And perhaps it might convince the general public that calories in=calories out is bunk? 

It wasn't until the end that I realize why so many young single men idolize Feriss: he's a nerd who's "made it." Hot women, buff body, tons of money. He can quote Dune and still have all these things. While I do worry he'll create a legion of wannabe Casanovas*, I'm happy he's warning men about the dangers of a modern lifestyle on their manhood and encouraging them to think about female orgasm from a technical perspective.

Also, it features two of my favorite bloggers Chris Masterjohn and Seth Roberts.

As for the bonus content...you have to hunt for passwords in the book? Talk about something I don't have time for.

*Honestly, if you want consistently good sex, a long term relationship/marriage is where you'll get it.

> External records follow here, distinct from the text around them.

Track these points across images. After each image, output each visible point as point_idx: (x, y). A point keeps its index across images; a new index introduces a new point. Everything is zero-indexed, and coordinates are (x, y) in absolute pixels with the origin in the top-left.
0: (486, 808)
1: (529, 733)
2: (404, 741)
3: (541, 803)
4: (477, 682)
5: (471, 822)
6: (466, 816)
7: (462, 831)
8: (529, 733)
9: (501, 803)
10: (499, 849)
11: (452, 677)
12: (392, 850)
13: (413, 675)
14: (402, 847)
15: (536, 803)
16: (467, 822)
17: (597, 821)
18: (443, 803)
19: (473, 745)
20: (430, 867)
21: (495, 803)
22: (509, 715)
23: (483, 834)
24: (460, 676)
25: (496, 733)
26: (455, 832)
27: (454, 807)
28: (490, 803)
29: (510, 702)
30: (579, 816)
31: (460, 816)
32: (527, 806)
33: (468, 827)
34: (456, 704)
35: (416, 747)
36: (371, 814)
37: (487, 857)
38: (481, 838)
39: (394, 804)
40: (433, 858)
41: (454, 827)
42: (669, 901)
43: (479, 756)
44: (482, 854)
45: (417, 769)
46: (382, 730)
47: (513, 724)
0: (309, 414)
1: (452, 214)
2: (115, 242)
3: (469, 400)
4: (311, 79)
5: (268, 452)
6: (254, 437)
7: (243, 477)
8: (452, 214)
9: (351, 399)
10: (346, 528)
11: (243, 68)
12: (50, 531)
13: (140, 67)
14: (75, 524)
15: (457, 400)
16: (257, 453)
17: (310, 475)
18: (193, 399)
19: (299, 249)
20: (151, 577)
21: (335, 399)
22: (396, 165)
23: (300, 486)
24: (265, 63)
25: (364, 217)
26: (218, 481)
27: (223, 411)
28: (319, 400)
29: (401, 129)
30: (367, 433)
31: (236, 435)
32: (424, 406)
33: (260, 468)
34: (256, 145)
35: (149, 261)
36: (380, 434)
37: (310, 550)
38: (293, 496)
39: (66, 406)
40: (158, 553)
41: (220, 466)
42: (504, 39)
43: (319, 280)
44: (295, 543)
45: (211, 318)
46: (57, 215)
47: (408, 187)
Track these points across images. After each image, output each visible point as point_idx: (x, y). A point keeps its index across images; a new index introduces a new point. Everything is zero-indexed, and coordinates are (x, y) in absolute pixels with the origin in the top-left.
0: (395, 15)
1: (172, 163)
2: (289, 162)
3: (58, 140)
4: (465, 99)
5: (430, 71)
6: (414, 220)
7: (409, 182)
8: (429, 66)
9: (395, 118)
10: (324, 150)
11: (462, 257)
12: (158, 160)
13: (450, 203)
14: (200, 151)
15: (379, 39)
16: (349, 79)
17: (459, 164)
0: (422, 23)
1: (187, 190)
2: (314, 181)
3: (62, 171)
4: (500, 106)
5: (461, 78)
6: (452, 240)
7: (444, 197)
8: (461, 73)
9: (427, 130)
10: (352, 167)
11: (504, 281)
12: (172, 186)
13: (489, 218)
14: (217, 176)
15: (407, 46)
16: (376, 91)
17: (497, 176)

And this is the best review of the sex chapters ever:

I wanted to mention this in my initial review, but lacked the adequate time. The "15 Minute Orgasm" section is not nearly as enticing as it sounds. Basically, it's a trip to third base that is strange and just plain...ick. Ladies, picture a man grappling your lower body with his arms/legs pretzeled around your waist and thighs like he's wrestling a crocodile. Then, he uses his hands to spread your girl business open as if he's inspecting a large salmon fillet for stray bones. Now for the really sexy part: he uses his index finger to very gently stroke one tiny area of your little man in a boat for 15 minutes. That's all he does. FOR FIFTEEN MINUTES. Keep in mind, there's no other movement by either the male or female. Also, the woman shouldn't talk unless it's to answer specific questions. Why? Because women only talk during sex to distract themselves and not concentrate on enjoying it. Okaaaay. Thanks for the stereotype that we're all frigid and naturally inclined to deny ourselves any fun if it's left up to us. Hogwash.